The birds’ behaviour is juxtaposed with that of human beings in the next lines. He describes humans as “wiser.” They are less capable of expressing themselves while the birds do so without a second thought. This may be due to the fact that sparrows have simple lives, especially compared to human beings. They act instinctually and do whatever feels right at the moment. Humans, on the other hand, over think and analyze things constantly. Is one thing good, or is it evil? How are the birds acting, a human being passerby might ask, what are they thinking?
The old man who goes about
Gathering dog lime
Walks in the gutter
Without looking up
And his tread
Is more majestic than
That of the Episcopal minister
Approaching the pulpit
Of a Sunday.
Astonish me beyond words.
In the next lines, the speaker changes tactics slightly. There’s an old man picking up “dog lime,” a clever and unusual way to describe dog poop. He’s “more majestic” than a minister, the following lines add. This is a clear statement of disregard toward mainstream religion. The speaker is condemning its status without saying so outright. The poem concludes with the speaker saying that these things “astonish” him. This connects back t Williams’s habit of writing about things that seem valueless or mundane, but when he describes them, take on new importance.

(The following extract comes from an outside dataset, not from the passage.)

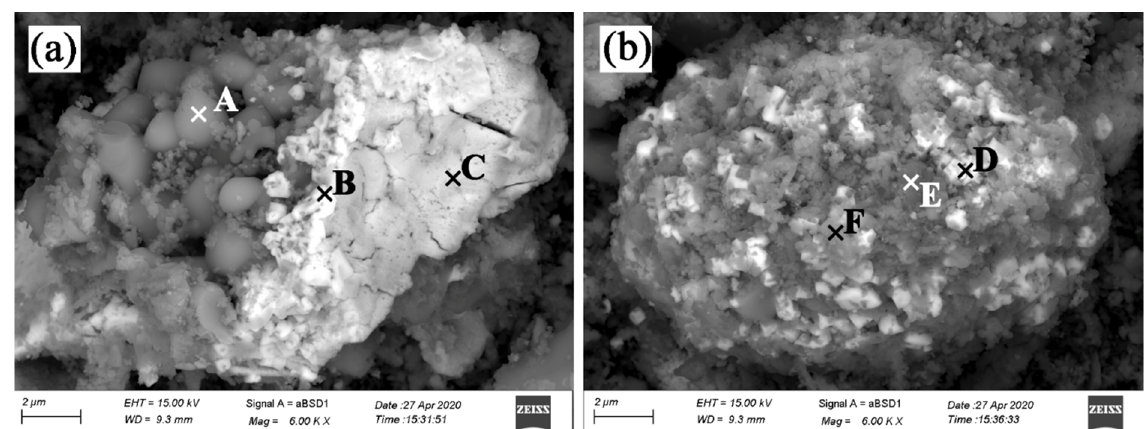
Figure 6. SEM images of the roasted sample of tailings with 10 wt.% MgO addition at 700 ◦ C for 120 min ( a , b ). Table 2. EDS analysis results of points in Figure 6 (wt.%).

When he elevates the old man above the minister of the Episcopalian church, he’s asking the reader to also take note of these simple moments in the lives of normal people. The world is more complicated and simpler than most people understand, Williams suggests. The last two words of the poem are “beyond words,” a clever way of ending a poem that is by necessity, made out of words. He alludes to the fact that there are no words to describe the feels associated with these moments.

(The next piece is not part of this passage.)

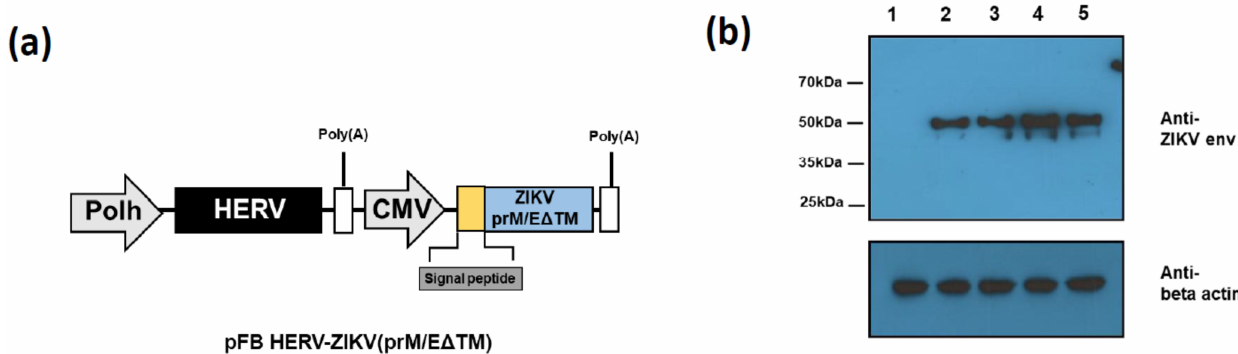
Figure 1. Generation of ZIKV prM/E-expressing baculovirus vectors regulated by different signal peptides. ( a ) Schematic diagram of recombinant ZIKV prM/E gene-delivering baculovirus vectors. ( b ) Expression levels of ZIKV prM/E controlled by various signal peptides. 293TT cells were infected with ZIKV prM/E-expressing baculoviruses regulated by signal sequences (SS) from different origins. Expression levels of prM/E were detected by Western blot analysis using anti- ZIKV ENV antibody. Lane 1, NTC; lane 2, AcHERV-ZIKV (prM/E ∆ TM with ZIKV SS); lane 3, AcHERV-ZIKV (CD5 SS-prM/E ∆ TM); lane 4, AcHERV-ZIKV (IgK_SS-prM/E ∆ TM); lane 5, AcHERV-ZIKV (IgM_SS-prM/E ∆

Readers who enjoyed ‘Pastoral’ should also consider reading some of Williams’s other best-known poems. For example:
- ‘Winter Trees’ – personifies trees and describes what it looks like to watch them lose their leaves and go to sleep. The poet observes these occurrences and compares them to people getting dressed and undressed.
- ‘Landscape with the Fall of Icarus’ – an ekphrasis, or a poem about a work of art, in which the poet describes a painting of the same name by Pieter Brueghel.
- ‘The Red Wheelbarrow’ – focuses on something that seems insignificant but isn’t. It is one of Williams’ best-known poems and one that epitomizes the imagist movement. It depicts, in very simple language, a red wheelbarrow outside in the rain.
- ‘Danse Russe’ – is a lighthearted poem in which the poet depicts his speaker dancing naked in front of a mirror.